Emergency workers never saw or heard signs of life from the elder Calloway. Still, it took nearly seven hours to extract him from the depths of the 15-foot-deep trench to make the final call.
A chaplain consoled family members as they watched from behind yellow police tape and vacuums and an air knife stripped away the rubble. The pit was too unstable for emergency workers to enter, requiring the dirt to be removed by hand from an adjacent storm sewer pipe.
An effort to pull the elder Calloway out through that 36-inch pipe was eventually aborted, adding to the delay.
The DuPage County coroner's office pronounced Calloway, 74, of Chicago, dead by 7:22 p.m., but his body was not completely freed until about 9:21 p.m.
Both men were trapped inches from one another, according to Berk. It's unclear why the younger Calloway escaped with only a possible pelvis fracture, but Berk said it appeared from the positioning of the elder Calloway's body that he took the brunt of the collapse.
Why the collapse occurred at all will be investigated by Wheaton police and the Office of Occupational Safety and Health Administration.
What is known is the safety apparatus typically used in trench work, a 10-by-10-foot steel box, was not down in the 25-foot-long trench. Instead, it was topside, next to the trench and not in use, according to Wheaton police Cmdr. Terry Mee.

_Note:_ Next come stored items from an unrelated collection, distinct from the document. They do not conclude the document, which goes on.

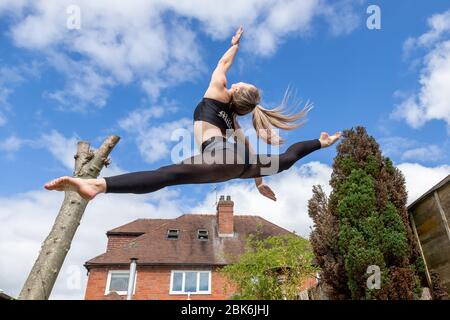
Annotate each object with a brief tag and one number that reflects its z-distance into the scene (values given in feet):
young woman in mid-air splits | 9.62
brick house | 70.64
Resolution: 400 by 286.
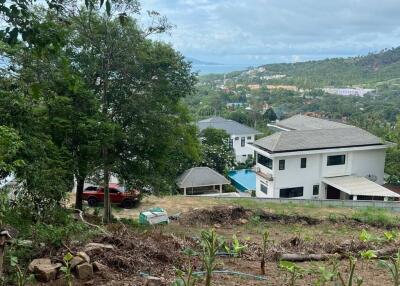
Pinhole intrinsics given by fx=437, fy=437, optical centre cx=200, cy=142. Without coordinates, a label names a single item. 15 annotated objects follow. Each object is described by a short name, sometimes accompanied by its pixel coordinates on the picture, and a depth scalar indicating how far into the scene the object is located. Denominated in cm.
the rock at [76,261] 537
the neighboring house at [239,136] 4591
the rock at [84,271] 530
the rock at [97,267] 551
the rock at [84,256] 552
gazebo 2837
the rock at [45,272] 514
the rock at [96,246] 600
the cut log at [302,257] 729
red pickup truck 1862
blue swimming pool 3247
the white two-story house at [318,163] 2595
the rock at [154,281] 507
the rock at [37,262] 528
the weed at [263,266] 620
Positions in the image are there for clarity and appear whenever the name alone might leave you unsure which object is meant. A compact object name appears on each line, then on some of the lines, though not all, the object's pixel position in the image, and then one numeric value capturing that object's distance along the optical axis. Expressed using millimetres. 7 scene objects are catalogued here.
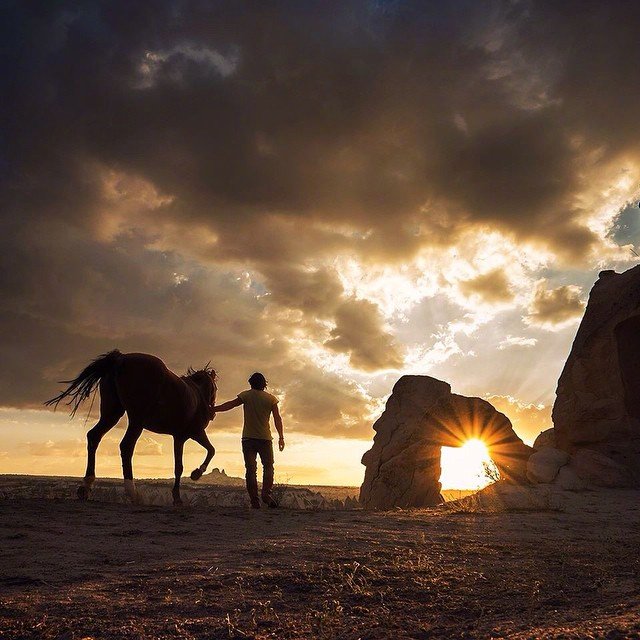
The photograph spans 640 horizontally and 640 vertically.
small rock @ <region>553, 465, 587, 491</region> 12193
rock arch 16891
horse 9258
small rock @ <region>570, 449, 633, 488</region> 12625
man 9258
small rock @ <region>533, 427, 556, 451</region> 15008
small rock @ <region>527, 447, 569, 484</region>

It's not clear why it was not in the trench.
The coroner's office will perform a postmortem exam of Calloway today at about noon to determine the exact cause of death.
Bovis Lend Lease is the general contractor for the school's expansion project and did not speculate on the cause of the accident in a statement released by the company. The Calloways worked for a subcontractor, Hamilton Construction, hired specifically to install the storm water pipes.